PROBLEM TO WORK ON:
From the very first line down to the line containing "Full-Service Renovations Vs Targeted", write out the material exactly as it appears, and no more.
◇ ◇ ◇
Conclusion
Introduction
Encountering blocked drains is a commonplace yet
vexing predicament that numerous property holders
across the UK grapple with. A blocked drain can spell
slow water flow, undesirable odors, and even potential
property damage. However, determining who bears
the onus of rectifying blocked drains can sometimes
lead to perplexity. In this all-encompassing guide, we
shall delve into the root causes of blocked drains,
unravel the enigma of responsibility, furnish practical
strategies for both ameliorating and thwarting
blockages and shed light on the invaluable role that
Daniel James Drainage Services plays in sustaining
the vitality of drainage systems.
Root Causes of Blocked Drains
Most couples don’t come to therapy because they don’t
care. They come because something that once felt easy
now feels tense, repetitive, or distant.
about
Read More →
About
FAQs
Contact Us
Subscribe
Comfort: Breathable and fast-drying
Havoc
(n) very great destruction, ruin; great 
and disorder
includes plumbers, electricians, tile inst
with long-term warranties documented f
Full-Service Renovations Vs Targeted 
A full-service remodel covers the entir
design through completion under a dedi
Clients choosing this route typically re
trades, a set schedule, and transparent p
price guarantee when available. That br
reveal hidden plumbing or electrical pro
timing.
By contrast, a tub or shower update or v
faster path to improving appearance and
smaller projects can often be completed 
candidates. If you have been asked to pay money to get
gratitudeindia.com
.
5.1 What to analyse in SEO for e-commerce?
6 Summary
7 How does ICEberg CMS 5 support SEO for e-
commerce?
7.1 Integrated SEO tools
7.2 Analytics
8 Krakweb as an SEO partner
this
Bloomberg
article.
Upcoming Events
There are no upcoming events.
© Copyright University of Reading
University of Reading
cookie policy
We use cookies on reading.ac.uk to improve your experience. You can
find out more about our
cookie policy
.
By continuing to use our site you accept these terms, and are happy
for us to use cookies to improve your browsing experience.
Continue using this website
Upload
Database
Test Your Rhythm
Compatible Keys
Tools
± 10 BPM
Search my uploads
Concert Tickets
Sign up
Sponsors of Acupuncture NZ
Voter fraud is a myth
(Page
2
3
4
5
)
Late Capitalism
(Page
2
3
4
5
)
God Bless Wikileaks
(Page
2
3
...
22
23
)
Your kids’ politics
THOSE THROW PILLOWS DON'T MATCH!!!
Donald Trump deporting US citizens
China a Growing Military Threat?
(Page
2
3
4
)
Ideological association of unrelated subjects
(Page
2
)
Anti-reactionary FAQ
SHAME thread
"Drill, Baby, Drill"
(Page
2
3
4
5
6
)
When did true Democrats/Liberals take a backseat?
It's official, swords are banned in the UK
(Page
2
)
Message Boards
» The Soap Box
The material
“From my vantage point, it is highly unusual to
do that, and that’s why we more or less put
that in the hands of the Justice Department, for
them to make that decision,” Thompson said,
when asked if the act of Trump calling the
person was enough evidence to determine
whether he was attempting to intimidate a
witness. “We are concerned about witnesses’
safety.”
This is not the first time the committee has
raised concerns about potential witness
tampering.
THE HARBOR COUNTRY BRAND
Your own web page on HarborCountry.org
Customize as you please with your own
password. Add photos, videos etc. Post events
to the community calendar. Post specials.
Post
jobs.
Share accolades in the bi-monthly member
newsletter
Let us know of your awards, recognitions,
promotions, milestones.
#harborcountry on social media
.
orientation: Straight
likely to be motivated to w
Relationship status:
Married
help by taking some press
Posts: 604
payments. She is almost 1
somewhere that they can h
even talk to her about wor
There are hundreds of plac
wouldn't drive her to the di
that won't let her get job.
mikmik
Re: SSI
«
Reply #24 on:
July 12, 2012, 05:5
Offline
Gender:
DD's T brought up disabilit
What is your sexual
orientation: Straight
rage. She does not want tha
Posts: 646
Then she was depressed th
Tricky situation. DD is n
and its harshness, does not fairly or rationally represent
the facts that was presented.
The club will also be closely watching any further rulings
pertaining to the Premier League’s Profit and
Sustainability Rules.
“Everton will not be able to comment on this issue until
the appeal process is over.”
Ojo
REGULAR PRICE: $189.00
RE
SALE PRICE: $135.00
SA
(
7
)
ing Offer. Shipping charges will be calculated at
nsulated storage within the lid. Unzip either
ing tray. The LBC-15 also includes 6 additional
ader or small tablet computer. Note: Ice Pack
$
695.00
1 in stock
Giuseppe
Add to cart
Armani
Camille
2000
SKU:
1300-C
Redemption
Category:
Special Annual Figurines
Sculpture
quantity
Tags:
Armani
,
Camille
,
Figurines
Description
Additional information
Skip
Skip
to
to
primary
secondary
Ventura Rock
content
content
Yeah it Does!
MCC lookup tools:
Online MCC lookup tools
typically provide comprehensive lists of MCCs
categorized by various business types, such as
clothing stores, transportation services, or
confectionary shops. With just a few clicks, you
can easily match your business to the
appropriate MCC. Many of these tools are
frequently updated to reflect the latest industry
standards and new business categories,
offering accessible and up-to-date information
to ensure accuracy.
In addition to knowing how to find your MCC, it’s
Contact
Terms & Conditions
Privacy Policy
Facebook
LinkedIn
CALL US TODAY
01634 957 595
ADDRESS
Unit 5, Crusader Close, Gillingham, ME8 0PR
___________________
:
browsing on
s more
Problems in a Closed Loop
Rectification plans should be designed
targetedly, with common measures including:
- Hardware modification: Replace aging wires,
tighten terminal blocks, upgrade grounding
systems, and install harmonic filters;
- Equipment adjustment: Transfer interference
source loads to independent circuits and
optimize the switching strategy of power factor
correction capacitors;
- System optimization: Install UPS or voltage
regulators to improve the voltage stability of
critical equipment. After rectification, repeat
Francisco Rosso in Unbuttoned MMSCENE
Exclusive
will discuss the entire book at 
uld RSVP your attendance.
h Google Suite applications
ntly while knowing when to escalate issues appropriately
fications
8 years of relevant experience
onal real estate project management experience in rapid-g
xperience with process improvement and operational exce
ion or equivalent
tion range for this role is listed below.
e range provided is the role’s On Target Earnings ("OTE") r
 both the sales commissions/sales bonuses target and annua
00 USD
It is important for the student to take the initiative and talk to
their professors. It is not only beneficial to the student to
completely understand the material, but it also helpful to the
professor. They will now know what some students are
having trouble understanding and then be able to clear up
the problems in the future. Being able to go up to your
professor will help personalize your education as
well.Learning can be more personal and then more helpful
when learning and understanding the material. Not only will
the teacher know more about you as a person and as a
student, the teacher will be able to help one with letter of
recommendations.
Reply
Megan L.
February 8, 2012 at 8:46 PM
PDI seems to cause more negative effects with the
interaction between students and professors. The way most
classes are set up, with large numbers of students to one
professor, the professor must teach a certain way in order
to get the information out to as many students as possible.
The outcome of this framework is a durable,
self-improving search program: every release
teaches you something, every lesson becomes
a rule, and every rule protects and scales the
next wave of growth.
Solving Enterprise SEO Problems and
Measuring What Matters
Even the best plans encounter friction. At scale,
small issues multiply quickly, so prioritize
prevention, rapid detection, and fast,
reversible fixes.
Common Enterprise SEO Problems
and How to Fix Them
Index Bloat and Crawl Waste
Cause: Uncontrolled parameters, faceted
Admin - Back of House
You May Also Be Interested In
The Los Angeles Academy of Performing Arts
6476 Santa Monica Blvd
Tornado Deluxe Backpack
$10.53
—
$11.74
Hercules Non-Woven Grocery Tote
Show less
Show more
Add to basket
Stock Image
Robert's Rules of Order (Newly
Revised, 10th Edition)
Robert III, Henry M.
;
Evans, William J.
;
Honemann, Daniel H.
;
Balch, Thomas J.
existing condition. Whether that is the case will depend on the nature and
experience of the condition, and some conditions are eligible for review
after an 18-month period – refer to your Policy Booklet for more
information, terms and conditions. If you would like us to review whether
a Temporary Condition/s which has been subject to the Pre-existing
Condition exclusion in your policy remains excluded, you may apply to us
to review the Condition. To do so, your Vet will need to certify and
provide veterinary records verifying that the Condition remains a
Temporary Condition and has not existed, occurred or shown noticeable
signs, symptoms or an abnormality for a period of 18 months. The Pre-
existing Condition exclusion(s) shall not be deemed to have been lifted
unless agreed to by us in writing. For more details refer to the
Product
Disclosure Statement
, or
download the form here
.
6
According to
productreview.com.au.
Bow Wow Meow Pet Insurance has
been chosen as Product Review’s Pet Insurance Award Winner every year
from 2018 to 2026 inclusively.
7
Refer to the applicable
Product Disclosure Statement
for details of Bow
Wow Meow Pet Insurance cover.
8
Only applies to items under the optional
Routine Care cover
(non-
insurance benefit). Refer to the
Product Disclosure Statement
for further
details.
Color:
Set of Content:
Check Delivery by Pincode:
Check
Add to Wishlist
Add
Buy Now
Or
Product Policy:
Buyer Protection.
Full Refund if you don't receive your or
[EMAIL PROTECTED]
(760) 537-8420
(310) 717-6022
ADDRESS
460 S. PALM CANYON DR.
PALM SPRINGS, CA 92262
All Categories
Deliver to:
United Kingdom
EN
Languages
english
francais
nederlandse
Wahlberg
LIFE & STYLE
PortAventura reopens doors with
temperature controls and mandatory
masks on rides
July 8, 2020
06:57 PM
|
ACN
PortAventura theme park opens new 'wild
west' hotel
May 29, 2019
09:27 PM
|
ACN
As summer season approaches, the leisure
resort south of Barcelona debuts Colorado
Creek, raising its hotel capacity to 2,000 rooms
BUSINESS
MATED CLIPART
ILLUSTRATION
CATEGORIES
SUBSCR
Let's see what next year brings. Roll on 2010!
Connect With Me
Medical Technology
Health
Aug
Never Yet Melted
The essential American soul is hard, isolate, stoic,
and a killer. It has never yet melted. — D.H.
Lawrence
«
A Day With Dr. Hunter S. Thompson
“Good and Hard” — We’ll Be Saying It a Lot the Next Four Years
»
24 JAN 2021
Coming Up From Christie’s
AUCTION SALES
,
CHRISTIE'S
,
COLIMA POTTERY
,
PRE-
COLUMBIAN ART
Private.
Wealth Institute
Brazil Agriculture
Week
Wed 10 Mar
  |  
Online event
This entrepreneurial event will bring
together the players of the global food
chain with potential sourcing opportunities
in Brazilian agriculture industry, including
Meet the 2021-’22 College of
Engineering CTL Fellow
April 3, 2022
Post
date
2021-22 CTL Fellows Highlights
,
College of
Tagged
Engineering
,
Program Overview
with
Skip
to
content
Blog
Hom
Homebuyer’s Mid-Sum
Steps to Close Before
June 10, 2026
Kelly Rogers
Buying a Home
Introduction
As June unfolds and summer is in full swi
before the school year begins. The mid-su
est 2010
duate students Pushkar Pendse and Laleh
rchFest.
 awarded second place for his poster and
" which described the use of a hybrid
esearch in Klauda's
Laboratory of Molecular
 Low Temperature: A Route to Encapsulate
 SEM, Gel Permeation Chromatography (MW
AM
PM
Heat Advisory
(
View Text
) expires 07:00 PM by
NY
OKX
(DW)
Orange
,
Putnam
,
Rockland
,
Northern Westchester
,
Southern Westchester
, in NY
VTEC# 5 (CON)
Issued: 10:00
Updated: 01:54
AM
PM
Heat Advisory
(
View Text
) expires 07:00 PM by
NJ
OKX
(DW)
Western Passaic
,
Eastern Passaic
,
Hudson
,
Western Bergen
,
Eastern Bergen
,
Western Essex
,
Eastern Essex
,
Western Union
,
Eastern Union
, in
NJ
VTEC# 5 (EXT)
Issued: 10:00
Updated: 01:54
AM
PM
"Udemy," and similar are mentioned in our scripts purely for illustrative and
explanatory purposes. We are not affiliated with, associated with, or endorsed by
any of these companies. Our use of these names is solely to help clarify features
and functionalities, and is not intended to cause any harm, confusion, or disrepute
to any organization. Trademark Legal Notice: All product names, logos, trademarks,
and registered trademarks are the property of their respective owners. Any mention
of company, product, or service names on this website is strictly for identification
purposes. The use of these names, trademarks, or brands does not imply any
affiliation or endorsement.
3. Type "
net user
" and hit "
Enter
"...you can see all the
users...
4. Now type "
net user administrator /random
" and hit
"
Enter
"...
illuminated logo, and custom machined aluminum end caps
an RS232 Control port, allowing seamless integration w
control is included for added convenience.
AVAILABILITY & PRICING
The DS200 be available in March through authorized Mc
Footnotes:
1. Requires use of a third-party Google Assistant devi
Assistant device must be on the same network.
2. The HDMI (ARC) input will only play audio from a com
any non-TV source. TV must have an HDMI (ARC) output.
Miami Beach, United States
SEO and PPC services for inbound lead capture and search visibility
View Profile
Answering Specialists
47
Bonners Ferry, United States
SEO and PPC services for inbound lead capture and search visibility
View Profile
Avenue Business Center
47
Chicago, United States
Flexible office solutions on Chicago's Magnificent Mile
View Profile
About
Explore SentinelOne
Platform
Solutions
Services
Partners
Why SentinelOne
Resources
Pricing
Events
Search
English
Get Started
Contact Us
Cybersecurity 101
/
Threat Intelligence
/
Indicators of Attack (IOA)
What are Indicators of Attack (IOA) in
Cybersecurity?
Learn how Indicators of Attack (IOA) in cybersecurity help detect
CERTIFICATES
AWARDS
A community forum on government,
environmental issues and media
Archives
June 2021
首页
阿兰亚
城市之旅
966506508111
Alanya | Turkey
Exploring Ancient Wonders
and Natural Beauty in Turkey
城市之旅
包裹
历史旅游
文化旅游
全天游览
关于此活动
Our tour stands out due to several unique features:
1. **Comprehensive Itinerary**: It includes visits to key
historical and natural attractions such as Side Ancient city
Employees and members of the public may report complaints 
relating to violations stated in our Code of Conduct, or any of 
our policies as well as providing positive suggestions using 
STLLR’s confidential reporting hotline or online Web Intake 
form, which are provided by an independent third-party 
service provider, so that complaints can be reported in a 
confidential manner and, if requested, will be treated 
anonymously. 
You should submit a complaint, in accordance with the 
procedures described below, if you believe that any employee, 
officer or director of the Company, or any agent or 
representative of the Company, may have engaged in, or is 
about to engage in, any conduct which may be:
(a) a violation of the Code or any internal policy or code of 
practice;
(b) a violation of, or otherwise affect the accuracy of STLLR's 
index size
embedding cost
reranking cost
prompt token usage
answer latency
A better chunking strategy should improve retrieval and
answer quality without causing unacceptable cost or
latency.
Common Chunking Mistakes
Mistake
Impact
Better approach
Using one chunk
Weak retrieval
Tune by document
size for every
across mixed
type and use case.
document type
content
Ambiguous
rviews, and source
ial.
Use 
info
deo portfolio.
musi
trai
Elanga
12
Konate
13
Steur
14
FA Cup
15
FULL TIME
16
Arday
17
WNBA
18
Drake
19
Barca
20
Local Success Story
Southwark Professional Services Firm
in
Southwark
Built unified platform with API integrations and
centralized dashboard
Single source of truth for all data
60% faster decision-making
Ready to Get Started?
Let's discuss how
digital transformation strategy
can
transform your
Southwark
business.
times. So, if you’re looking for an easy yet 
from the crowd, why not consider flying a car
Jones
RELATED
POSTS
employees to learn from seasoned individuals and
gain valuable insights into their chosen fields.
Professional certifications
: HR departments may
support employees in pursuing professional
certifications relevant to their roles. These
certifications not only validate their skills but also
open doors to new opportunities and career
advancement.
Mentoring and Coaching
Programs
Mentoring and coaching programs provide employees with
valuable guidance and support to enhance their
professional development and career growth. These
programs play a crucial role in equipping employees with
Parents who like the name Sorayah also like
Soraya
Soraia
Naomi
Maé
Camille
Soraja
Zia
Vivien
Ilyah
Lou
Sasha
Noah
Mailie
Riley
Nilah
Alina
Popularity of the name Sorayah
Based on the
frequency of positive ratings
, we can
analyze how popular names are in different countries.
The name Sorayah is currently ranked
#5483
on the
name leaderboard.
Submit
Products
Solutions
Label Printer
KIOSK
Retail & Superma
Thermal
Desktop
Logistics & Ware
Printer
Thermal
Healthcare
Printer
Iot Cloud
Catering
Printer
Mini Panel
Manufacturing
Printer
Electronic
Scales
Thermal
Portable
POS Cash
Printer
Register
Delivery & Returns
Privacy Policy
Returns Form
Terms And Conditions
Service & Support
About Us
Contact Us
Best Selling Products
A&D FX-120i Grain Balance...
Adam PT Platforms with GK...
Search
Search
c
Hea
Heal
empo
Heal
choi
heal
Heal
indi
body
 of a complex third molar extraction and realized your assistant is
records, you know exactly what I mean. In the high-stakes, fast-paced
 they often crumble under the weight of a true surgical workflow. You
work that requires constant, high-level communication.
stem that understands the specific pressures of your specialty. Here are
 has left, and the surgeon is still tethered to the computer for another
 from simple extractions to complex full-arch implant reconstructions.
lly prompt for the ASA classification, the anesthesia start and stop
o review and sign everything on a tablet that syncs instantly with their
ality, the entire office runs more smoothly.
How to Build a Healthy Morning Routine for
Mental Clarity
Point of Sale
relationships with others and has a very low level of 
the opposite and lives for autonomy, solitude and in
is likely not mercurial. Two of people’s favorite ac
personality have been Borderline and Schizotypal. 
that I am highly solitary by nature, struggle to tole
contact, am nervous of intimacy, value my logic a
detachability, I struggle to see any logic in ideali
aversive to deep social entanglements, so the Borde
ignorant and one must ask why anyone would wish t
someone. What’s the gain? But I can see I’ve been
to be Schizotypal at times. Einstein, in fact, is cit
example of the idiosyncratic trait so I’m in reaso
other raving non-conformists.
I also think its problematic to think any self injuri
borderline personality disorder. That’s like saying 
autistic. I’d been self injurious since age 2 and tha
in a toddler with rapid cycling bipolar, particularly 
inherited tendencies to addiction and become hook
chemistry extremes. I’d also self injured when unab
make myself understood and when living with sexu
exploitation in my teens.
◇ ◇ ◇
TASK SOLUTION:
Conclusion
Introduction
Encountering blocked drains is a commonplace yet
vexing predicament that numerous property holders
across the UK grapple with. A blocked drain can spell
slow water flow, undesirable odors, and even potential
property damage. However, determining who bears
the onus of rectifying blocked drains can sometimes
lead to perplexity. In this all-encompassing guide, we
shall delve into the root causes of blocked drains,
unravel the enigma of responsibility, furnish practical
strategies for both ameliorating and thwarting
blockages and shed light on the invaluable role that
Daniel James Drainage Services plays in sustaining
the vitality of drainage systems.
Root Causes of Blocked Drains
Most couples don’t come to therapy because they don’t
care. They come because something that once felt easy
now feels tense, repetitive, or distant.
about
Read More →
About
FAQs
Contact Us
Subscribe
Comfort: Breathable and fast-drying
Havoc
(n) very great destruction, ruin; great 
and disorder
includes plumbers, electricians, tile inst
with long-term warranties documented f
Full-Service Renovations Vs Targeted 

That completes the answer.